全日本学生選手権(インカレ)最終日。男子部からは4艇が決勝に出場した。舵手付きフォアが総合2位に入ったが、それ以外の3艇(エイト・舵手なしフォア・舵手なしペア)は総合4位と表彰台まであと一歩届かなかった。それでも苦戦が続いていた最近のインカレから見れば、今年は良い成績を残したと言える。
★下級生中心クルーで堂々2位(舵手付きフォア)
2週間前の全日本選手権(全日本)では2位、学生の中ではトップの成績を残した舵手付きフォア。インカレで狙うのは当然優勝。そんな気持ちを抱いて臨んだ決勝。1000メートル時点でトップの中大と1秒差。全日本から見せていた終盤の強さでその差を詰めていき、ついには横に並んだ。このまま差すかと思われたが、「終盤自力の差が出てしまった」とCOXの山田侯太(商4=東京・早大学院)が言うように、ラストスパートで再び中大に離されて、2着でゴール。総合2位で目標としていた優勝には届かなかった。しかし、「クルーの完成度で言ったら中大に勝っているかも」(山田)と敗れはしたものの、充実した大会になった。
★メダル届かずも『やり切った』(エイト)
2015年以来の決勝進出を果たしたエイト。仙台大、日大と強力な相手がひしめく決勝に挑んだ。強みであるスタートからの500メートルでは他艇とほぼ差がない状態。だが、中盤以降は「自分たちのテクニック面で足りないとこが出た」と田中海靖主将(スポ4=愛媛・今治西)が言うように、他艇に徐々に置いてかれる厳しい展開に。悪い流れを断ち切ることができず、4位でフィニッシュ。総合4位でメダルにはあと一歩届かなかった。しかし、今まで順位決定戦に回っていたここ数年から見れば、善戦したと言えよう。3年間、エイトに乗り続けてきた田中海靖主将も「決勝の舞台に後輩たちを立たせてあげられたことは良かった」と振り返った。

» 提供資料:
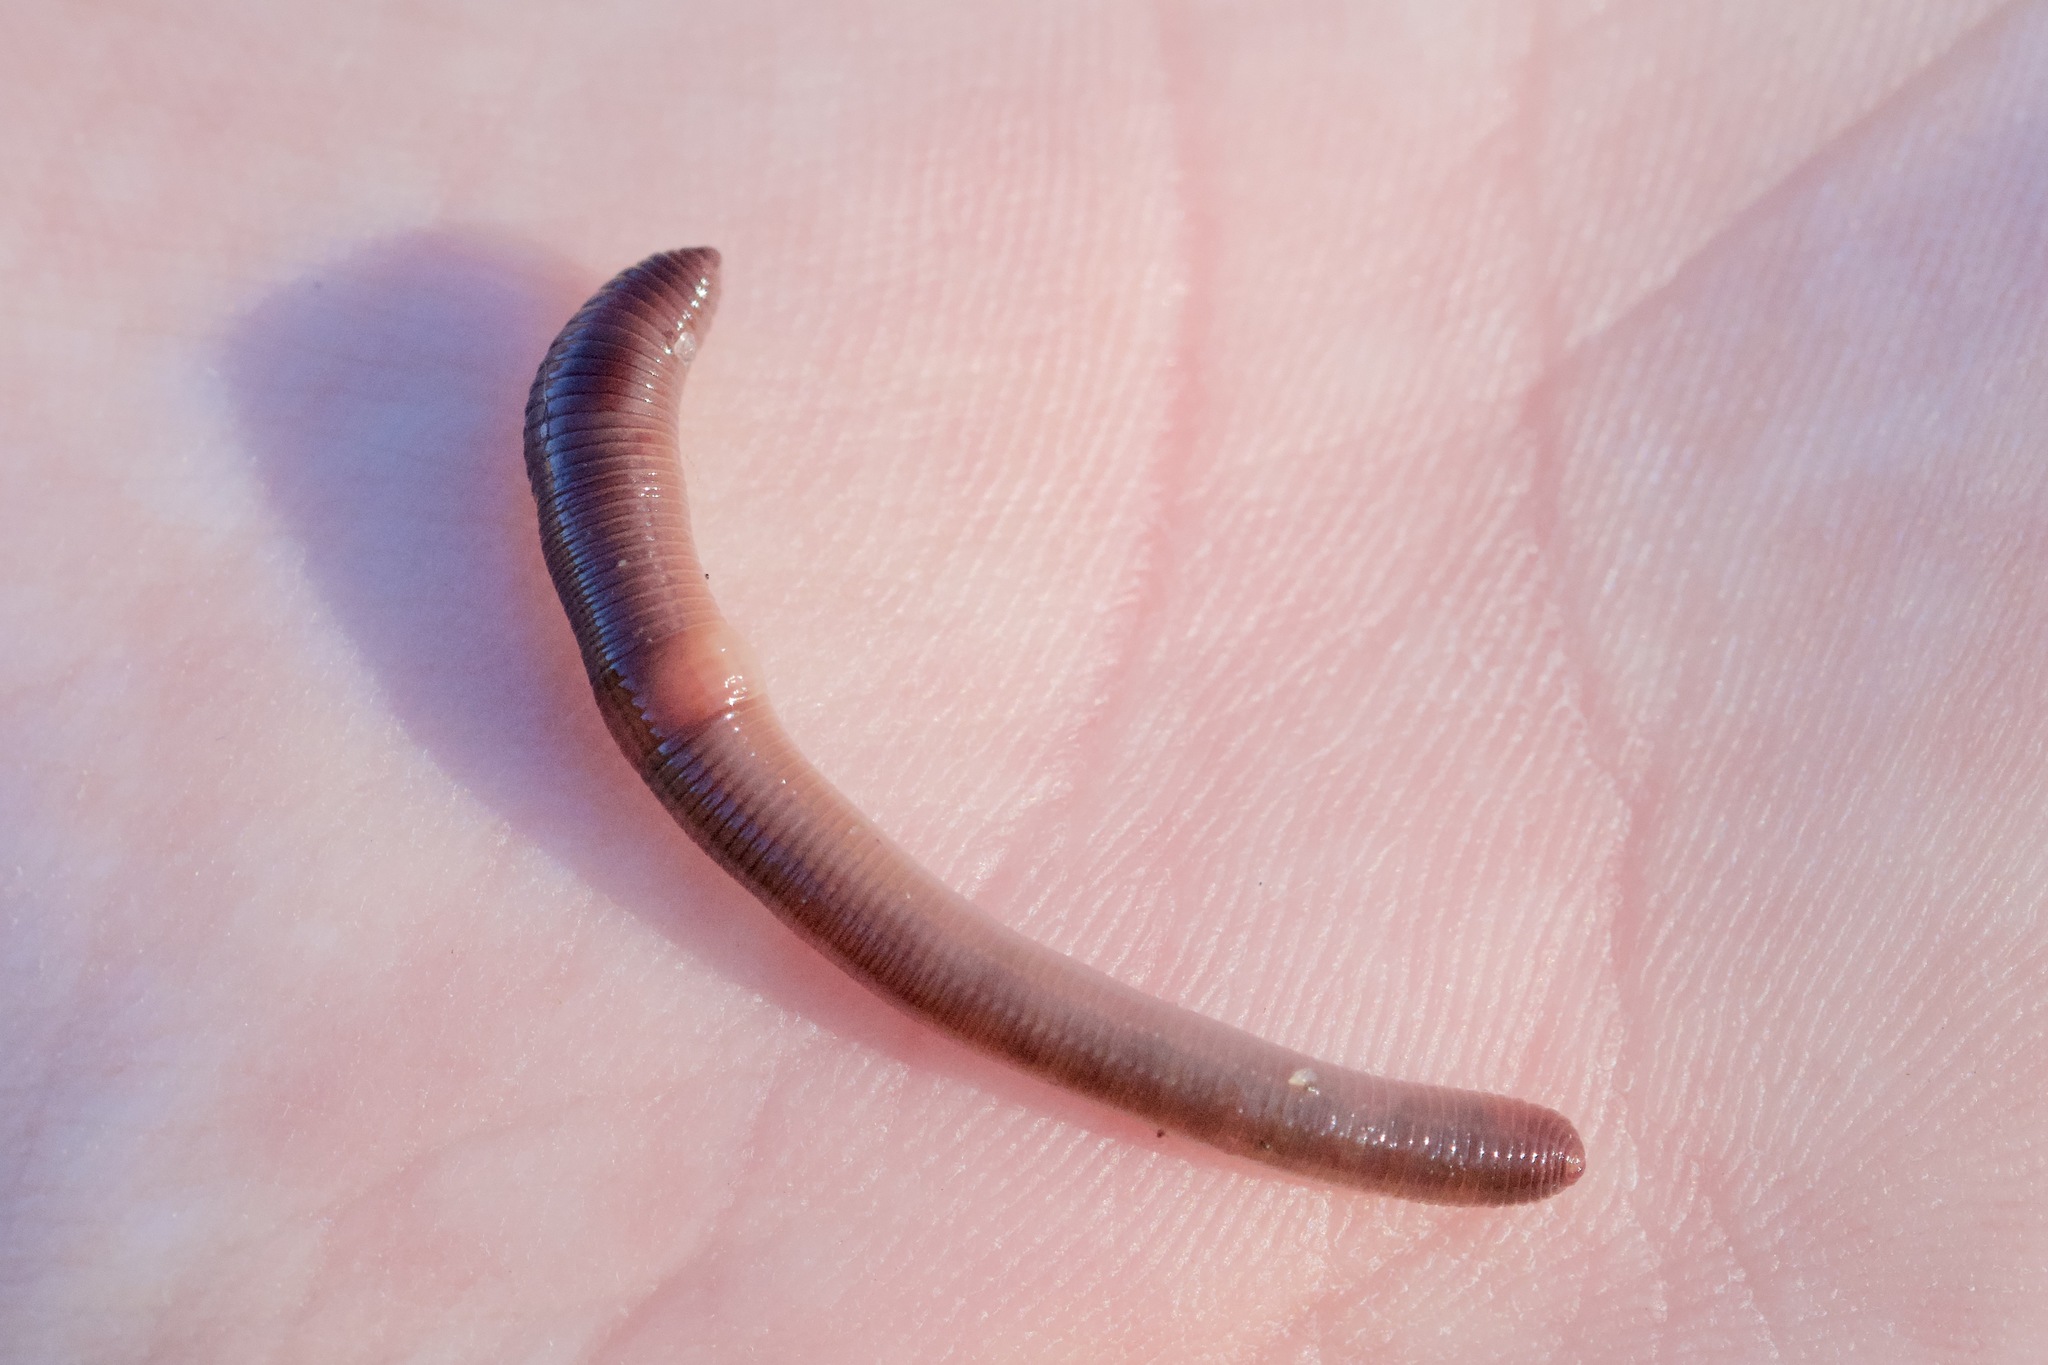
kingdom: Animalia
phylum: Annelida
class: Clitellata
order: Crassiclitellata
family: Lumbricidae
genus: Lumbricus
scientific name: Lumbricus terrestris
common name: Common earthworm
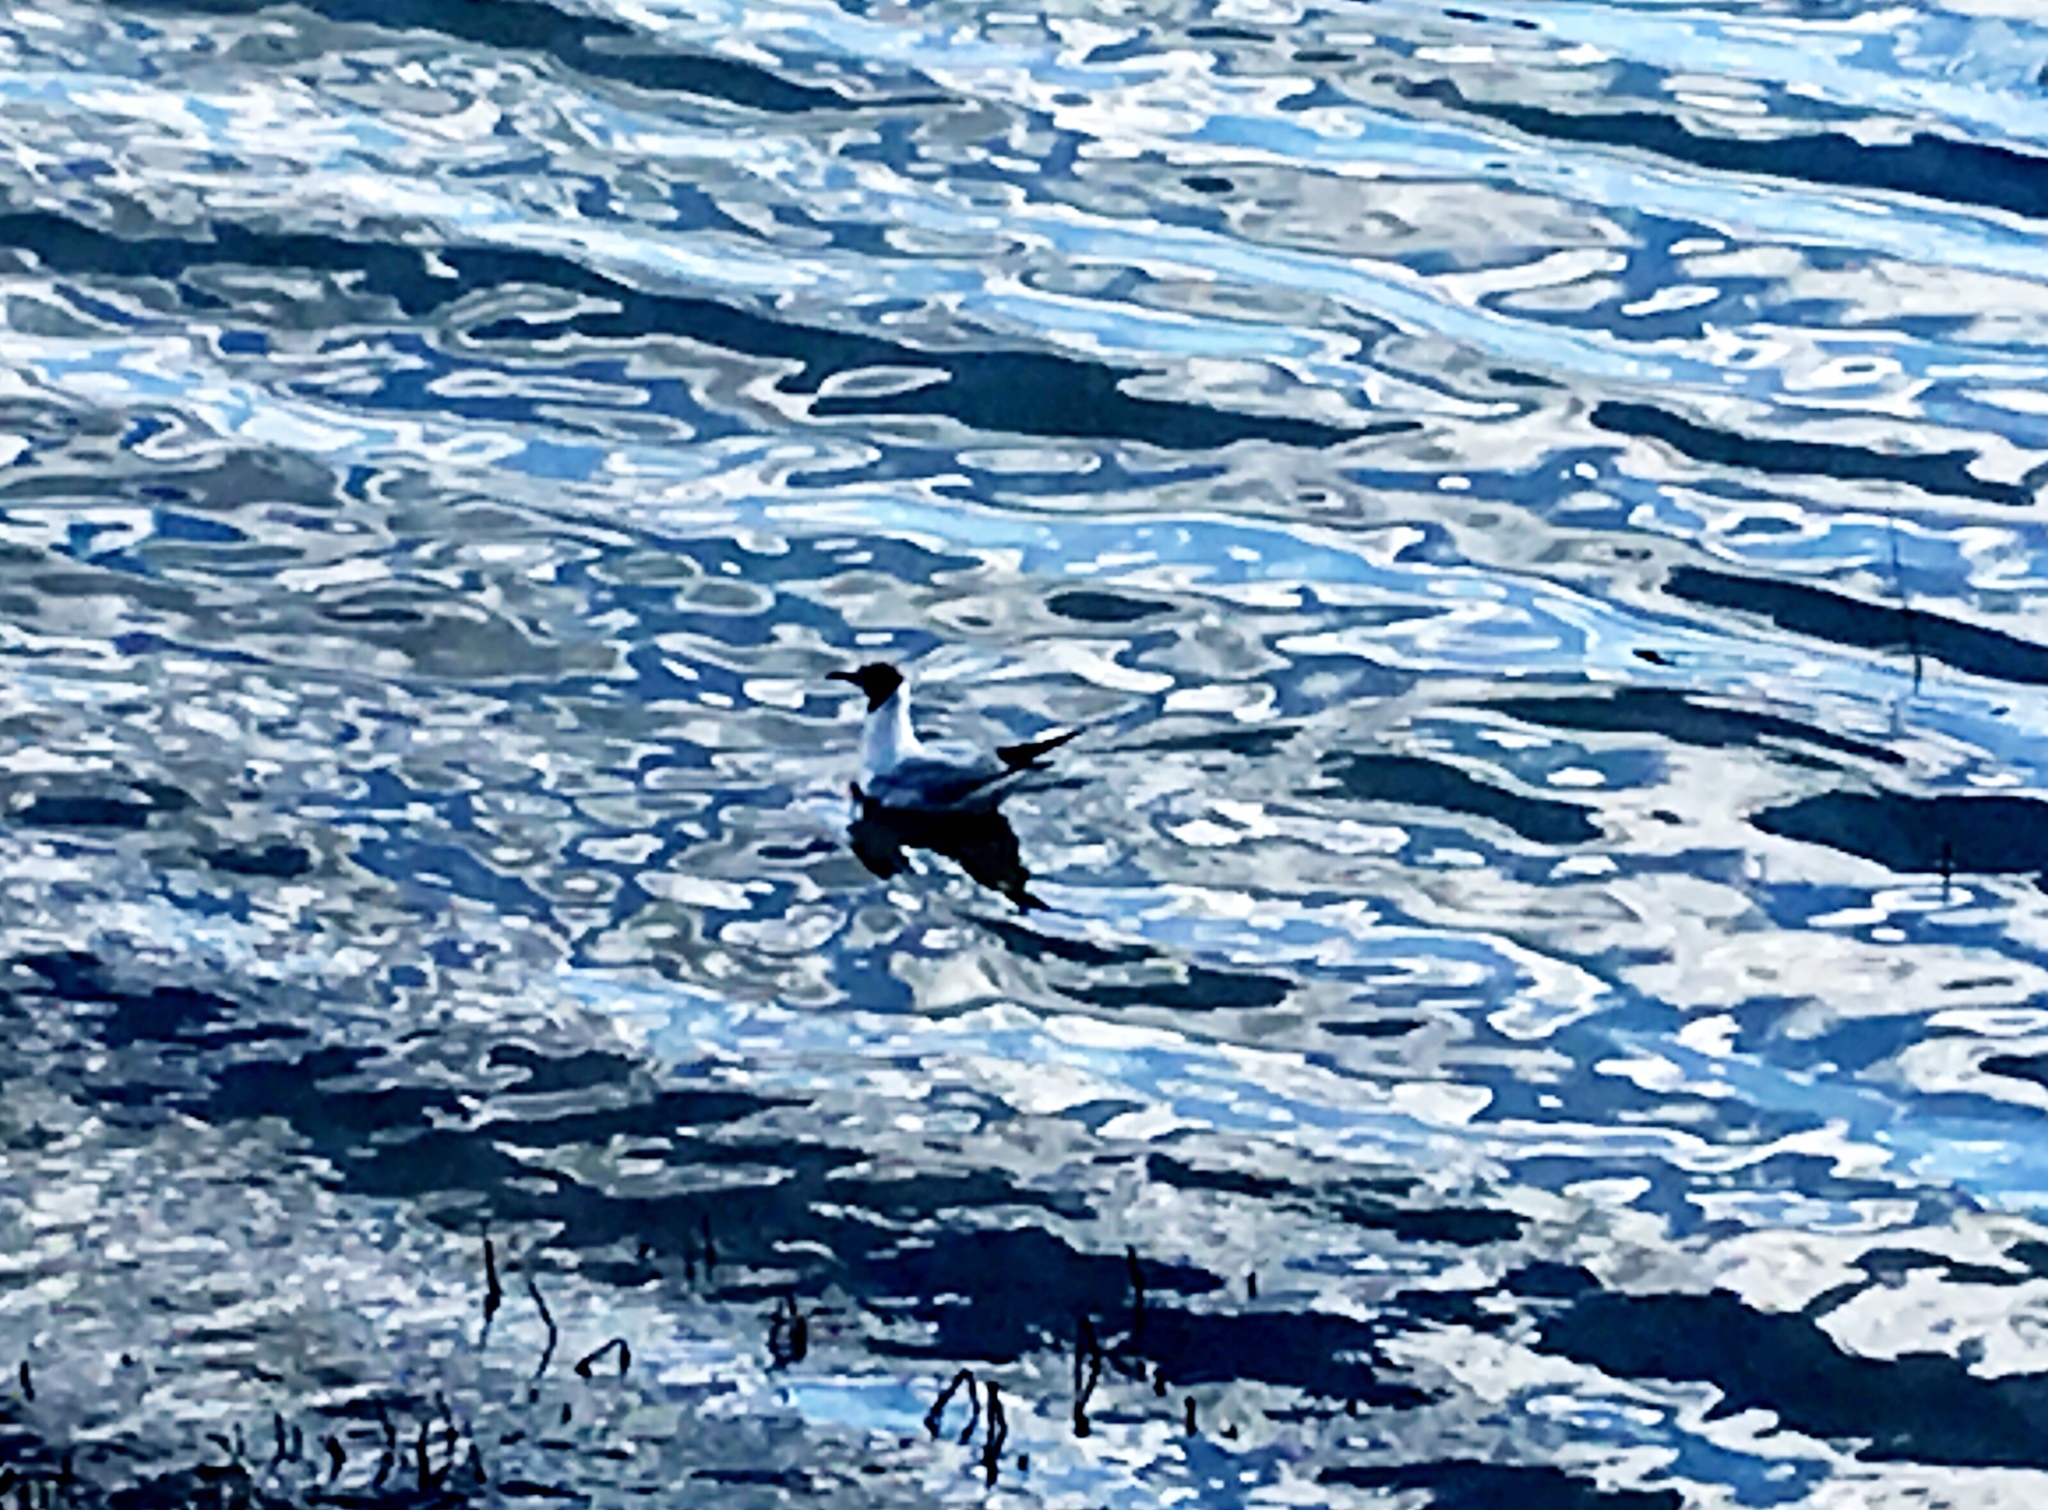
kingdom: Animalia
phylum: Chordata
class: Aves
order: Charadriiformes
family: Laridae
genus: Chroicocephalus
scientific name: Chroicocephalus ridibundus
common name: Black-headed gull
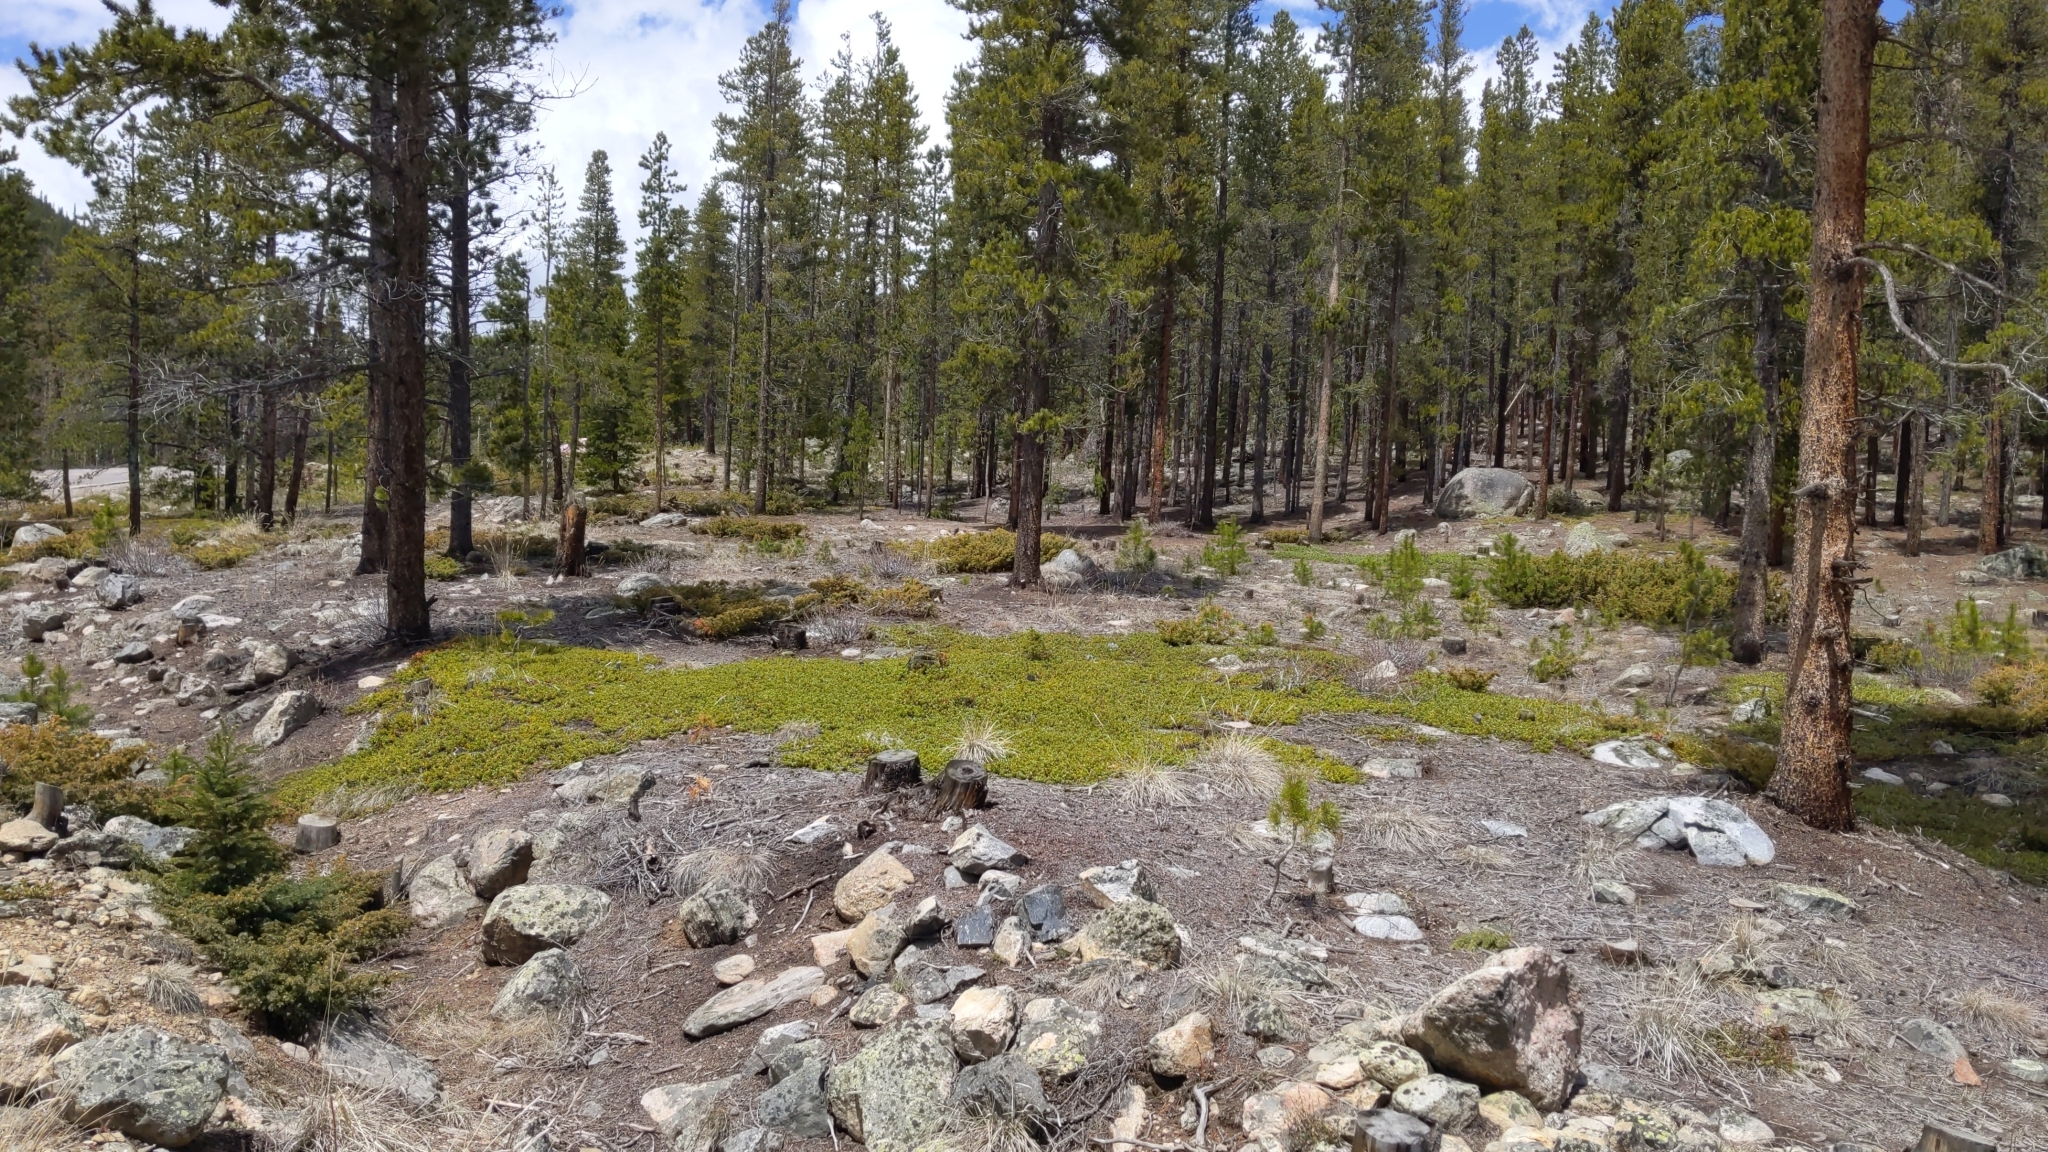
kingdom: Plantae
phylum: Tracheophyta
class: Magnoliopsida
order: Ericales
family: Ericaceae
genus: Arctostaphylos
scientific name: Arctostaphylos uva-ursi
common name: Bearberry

» 課題:
1. 引用文について、次の問いに答えよ。
(a) 最終日に男子部から決勝に出場したのは何艇か。
(b) 舵手付きフォアは2週間前の全日本選手権で何位だったか。
(c) エイトの決勝進出は何年以来か。
2. 引用文を2文で要約してください。

» 各課題の解答:
1.
(a) 4艇
(b) 2位(学生の中ではトップ)
(c) 2015年以来

2. 全日本学生選手権の最終日、男子部からは4艇が決勝に出場し、舵手付きフォアが総合2位、エイト・舵手なしフォア・舵手なしペアは総合4位だった。舵手付きフォアはラストスパートで中大に離されて優勝を逃し、2015年以来の決勝進出を果たしたエイトも中盤以降に他艇に置いていかれてメダルに届かなかった。